Roll call happens 90 minutes to 2 hours before the flight. Show up early. Bring your military ID, leave orders if active duty, and any required documentation. If you don’t make the manifest, you stay on the list for the next flight. Your sign-up date doesn’t reset.
Your first trip checklist
- Military ID current and valid (dependents’ too, if traveling with family)
- Active duty: signed leave authorization in hand
- Signed up at departure terminal(s) at least 60 days out (45 days for some Navy terminals)
- Sign-up confirmed at any alternate terminals you might use
- 72-hour schedule bookmarked for each terminal you’re watching
- Terminal Facebook pages followed; FlySpaceA app downloaded
- Neck pillow, earplugs, and real food packed for the flight
- Layers packed regardless of destination
- Lodging booked at the destination before you leave
- Buffer days built in on both ends
That last one is the item people skip and regret most. Give yourself one to two extra days on departure. Don’t book a commercial return tied to a specific airport on a specific day — zero slack turns Space-A into a stress disaster. A couple buffer days and it becomes a story worth telling.
The mindset
Space-A isn’t a flight you book. It’s a position you build.
You control the sign-up date, the terminals, the season, and the buffer. The seat on any given day is not yours to control. Get the variables you own right, and the system works.
Dave has flown internationally seven times since retiring for almost nothing. Not luck — he signs up early, checks the 72-hour schedule, and shows up when the window opens.

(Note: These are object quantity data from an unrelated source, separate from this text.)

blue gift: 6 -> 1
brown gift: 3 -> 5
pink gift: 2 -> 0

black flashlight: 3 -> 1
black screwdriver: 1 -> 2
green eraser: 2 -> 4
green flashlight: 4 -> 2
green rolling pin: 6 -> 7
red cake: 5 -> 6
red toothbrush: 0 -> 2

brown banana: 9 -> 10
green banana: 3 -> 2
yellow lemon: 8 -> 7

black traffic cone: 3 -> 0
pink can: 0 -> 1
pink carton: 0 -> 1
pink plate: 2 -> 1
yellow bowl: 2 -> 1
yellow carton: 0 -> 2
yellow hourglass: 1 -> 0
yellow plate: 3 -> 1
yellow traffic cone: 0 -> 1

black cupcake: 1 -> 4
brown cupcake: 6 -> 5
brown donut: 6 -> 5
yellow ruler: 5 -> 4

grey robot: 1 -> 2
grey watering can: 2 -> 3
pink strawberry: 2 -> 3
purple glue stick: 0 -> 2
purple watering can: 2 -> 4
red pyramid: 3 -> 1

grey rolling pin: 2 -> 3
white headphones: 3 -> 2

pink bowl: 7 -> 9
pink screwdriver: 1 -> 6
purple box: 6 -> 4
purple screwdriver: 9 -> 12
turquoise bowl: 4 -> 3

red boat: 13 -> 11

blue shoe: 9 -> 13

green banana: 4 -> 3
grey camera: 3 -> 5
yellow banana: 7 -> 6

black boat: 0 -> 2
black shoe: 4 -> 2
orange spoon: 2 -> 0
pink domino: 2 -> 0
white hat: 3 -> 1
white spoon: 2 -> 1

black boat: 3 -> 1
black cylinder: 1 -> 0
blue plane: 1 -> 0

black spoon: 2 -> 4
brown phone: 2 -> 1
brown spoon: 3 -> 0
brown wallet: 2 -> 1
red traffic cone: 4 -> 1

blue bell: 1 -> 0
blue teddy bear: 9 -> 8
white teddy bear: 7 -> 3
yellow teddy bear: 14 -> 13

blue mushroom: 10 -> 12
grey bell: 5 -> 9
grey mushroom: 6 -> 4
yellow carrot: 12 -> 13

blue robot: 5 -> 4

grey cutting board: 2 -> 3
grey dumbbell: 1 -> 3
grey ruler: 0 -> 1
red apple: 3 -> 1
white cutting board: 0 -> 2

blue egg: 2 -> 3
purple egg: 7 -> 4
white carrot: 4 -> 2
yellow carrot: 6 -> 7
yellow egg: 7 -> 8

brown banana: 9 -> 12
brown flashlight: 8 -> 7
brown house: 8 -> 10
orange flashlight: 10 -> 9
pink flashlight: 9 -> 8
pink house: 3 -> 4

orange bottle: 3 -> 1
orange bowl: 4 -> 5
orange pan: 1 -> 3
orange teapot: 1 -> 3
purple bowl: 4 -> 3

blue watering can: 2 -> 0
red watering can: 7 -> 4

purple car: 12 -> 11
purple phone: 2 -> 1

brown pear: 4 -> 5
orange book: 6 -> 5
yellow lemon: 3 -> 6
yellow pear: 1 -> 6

Your first step: go to your nearest passenger terminal or the AMC Space-Available Travel page and get on the sign-up list today. The rules aren’t complicated. Most people just never take the hour to learn them.
Eligibility rules, flight schedules, and Patriot Express routes change. Verify current requirements at the AMC Space Available Travel Page or with your nearest passenger terminal before traveling. Mediterranean Patriot Express routes were discontinued as of October 2025.